Dimanche 17 juin à midi, après avoir essuyé des tirs de mortier et déménagé le campement. Discussion autour d*une ration. Vasseur: «Je n'ai pas changé depuis l'incorporation, sauf ce casque qui me tond la calvitie.» Wagner: «Je 'siste tant que j'peux, mais je crois qu'on a changé., obonhomme, grave changé.» Musson se cure les dents avec l'ongle du pouce:
«Je ne peux vous quitter, mes très chers, sans vous envoyer comme de coutume une chanson à fredonner en pensant à moi. Pour maman, ce sera Le téléphone pleure. Pour papa, Le Zizi, version unplugged, qu'un copain m'a téléchargé sur armees.fr/pierre-perret/zizi. Et pour ma Stéphanie de platine, le classique de chez classique, Ne me quitte pas. Pourquoi ne m'écrit-elle plus aussi souvent qu'auparavant? Je sais que sa vie ne doit pas être en bouquet de jonquilles, avec un fiancé au front dont on ne connaît pas la date limite. Si elle savait comme ses lettres me tiennent le moral! Dites-lui, SVP, que j'ai tellement besoin d'elle, ici, au milieu des instincts militaires qui sont parfois tellement bruts de fonderie. Votre Wolf.»
Nostradamus
Dans son carnet, Richier avait noté la pensée suivante:
«Deux nations en colère ne suffisent pas pour faire une guerre. Il faut en plus un sentiment d'invulnérabilité. Qui en donne mieux que la culture?» La sentence était soulignée trois fois, comme si Richier avait trouvé là une formule magique à ne pas oublier dans les prières du soir. Suivaient de longues explications absconses qui rendaient le raisonnement de Richier tellement flou que l'on avait l'impression de lire à travers un gros savon translucide.
Néanmoins la pensée richienne servait à amuser ses camarades qui ne se privaient pas de cacher son carnet ou de faire semblant de le bazarder dans le feu de camp. De fait, sa couverture portait de grosses taches de cramé, n'affectant en rien le précieux contenu mais témoignant de ces moments de détente virile.
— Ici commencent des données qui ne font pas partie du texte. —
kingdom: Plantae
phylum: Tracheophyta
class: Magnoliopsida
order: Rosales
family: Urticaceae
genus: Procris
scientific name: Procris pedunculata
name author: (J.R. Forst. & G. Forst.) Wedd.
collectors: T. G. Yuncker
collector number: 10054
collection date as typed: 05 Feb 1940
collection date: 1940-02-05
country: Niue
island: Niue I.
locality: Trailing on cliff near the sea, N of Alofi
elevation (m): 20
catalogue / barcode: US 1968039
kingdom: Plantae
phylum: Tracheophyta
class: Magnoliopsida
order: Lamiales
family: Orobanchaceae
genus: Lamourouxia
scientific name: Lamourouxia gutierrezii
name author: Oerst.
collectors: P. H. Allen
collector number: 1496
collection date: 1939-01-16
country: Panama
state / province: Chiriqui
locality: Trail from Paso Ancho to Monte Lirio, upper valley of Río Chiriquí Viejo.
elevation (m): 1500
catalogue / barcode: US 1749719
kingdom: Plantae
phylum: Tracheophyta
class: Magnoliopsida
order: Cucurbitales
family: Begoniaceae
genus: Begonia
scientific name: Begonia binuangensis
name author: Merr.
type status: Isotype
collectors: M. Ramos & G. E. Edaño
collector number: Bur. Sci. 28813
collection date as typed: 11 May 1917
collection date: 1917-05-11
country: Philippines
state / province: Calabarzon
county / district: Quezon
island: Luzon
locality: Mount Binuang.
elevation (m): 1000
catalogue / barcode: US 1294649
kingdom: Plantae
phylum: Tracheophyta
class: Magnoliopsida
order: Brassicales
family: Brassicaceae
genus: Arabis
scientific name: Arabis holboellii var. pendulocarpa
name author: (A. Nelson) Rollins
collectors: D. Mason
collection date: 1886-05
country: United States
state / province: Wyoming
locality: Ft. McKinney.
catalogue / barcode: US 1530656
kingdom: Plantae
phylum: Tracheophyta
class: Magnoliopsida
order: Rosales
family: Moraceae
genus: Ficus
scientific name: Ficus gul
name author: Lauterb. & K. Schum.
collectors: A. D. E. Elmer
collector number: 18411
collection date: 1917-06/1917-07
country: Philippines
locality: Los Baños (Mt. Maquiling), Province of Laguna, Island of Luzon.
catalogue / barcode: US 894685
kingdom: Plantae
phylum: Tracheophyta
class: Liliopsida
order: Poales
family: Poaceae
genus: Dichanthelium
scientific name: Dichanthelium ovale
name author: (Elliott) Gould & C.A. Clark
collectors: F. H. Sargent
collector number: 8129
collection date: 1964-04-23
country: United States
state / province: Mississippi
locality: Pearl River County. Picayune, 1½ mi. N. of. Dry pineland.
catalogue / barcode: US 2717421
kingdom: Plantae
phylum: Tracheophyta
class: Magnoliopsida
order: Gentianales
L'encadrement voyait ces jeux innocents d'un très bon œil, estimant à juste titre que les hommes avaient besoin de soupapes pour oublier les dures journées de combat. Par de courtes remarques flatteuses., le sergent Ducasse poussait Richier à écrire davantage. Parfois, il demandait que l'auteur lui-même lût à haute voix quelques-unes de ses réflexions, et se permettait d'acquiescer ou de porter la contradiction. La conversation s'envolait alors vers de très hautes sphères inaccessibles aux mortels, et il n'était pas rare que l'on entendît les noms baroques de Barthes, Deleuze ou Lévi-Strauss illuminer le propos.
Ceux qui se piquaient d'avoir leur bac + 3 ne manquaient pas de les rejoindre et écoutaient, le visage grave. À la fin, ils posaient une question, toujours la même:
– Lacan ou pas, fait-on la nique aux dollars? Richier les regardait avec des yeux au ciel et
reprenait son explication érudite depuis le début.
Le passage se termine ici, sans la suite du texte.